In [0]:
from pyspark import SparkConf
from pyspark.sql.session import SparkSession
from pyspark.sql.types import StructType,StructField,StringType,IntegerType
from pyspark.sql.functions import col,first
from pyspark.sql.window import Window

spark = SparkSession.builder.appName("app").master("local[4]").getOrCreate()

In [0]:
schema = StructType([
    StructField("sale_id",IntegerType(),False),
    StructField("product_id",IntegerType(),False),
    StructField("year",IntegerType(),False),
    StructField("quantity",IntegerType(),False),
    StructField("price",IntegerType(),False)
])
data = [
( 1       , 100        , 2008 , 10       , 5000)  ,
( 2       , 100        , 2009 , 12       , 5000)  ,
( 7       , 200        , 2011 , 15       , 9000)  
]
sale = spark.createDataFrame(data,schema)
sale.show()

+-------+----------+----+--------+-----+
|sale_id|product_id|year|quantity|price|
+-------+----------+----+--------+-----+
|      1|       100|2008|      10| 5000|
|      2|       100|2009|      12| 5000|
|      7|       200|2011|      15| 9000|
+-------+----------+----+--------+-----+



In [0]:
schema = StructType([
    StructField("product_id",IntegerType(),False),
    StructField("product_name",StringType(),False)
])
data = [
    ( 100        , 'Nokia'       ) ,
    ( 200        , 'Apple'       ) ,
    ( 300        , 'Samsung'     ) 
]
prod = spark.createDataFrame(data,schema)
prod.show()

+----------+------------+
|product_id|product_name|
+----------+------------+
|       100|       Nokia|
|       200|       Apple|
|       300|     Samsung|
+----------+------------+



In [0]:
# Write a solution to select the product name, year, quantity, and price for the first year of every product sold. Return the resulting table in any order.
window_spec= Window.partitionBy("product_id").orderBy("year")
sale\
    .withColumn("quantity",first("quantity").over(window_spec))\
    .withColumn("first_year",first("price").over(window_spec))\
    .withColumn("year",first("year").over(window_spec))\
    .join(prod,prod.product_id==sale.product_id,'inner')\
    .select("product_name","first_year","quantity","price").distinct().show()

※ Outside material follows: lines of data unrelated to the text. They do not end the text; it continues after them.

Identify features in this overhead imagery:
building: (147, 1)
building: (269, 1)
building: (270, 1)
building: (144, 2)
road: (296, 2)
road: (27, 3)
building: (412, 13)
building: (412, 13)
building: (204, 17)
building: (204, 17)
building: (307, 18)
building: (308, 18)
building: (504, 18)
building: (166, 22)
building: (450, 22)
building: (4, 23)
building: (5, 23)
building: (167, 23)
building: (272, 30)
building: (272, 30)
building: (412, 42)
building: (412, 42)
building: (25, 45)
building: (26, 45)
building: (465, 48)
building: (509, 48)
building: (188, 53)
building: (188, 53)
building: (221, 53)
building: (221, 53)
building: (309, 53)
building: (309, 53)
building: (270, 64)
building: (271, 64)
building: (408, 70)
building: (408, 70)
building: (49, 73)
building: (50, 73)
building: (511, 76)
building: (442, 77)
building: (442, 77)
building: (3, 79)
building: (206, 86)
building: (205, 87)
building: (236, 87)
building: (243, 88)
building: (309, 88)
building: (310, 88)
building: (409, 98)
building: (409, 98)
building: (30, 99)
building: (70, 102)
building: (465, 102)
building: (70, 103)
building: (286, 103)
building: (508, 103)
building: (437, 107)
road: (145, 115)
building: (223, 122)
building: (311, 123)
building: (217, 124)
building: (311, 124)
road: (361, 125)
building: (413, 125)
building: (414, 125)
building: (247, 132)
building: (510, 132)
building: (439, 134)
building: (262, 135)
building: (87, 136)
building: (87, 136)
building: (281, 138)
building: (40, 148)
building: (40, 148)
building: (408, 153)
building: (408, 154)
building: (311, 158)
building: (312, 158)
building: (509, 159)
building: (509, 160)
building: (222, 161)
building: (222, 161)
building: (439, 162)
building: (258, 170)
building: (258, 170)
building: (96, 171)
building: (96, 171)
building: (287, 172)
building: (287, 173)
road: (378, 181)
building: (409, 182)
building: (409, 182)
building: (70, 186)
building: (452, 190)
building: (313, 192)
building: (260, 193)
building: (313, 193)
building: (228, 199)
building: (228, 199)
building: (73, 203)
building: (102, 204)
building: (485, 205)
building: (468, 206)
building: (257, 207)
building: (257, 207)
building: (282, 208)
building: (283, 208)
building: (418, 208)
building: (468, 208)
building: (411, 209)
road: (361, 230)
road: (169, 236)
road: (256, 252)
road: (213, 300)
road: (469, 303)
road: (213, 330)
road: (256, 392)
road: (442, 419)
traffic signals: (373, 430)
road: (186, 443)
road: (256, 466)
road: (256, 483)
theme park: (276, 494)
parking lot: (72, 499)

+------------+----------+--------+-----+
|product_name|first_year|quantity|price|
+------------+----------+--------+-----+
|       Nokia|      5000|      10| 5000|
|       Apple|      9000|      15| 9000|
+------------+----------+--------+-----+



In [0]:
sale.createOrReplaceTempView("sale")
prod.createOrReplaceTempView("prod")
spark.sql("""select product_name,year first_year,quantity,price from sale s join prod p using (product_id) where (product_id,year) in (select product_id,min(year) from sale group by 1 )
                                    """).show()

+------------+----------+--------+-----+
|product_name|first_year|quantity|price|
+------------+----------+--------+-----+
|       Nokia|      2008|      10| 5000|
|       Apple|      2011|      15| 9000|
+------------+----------+--------+-----+



In [0]:
spark.stop()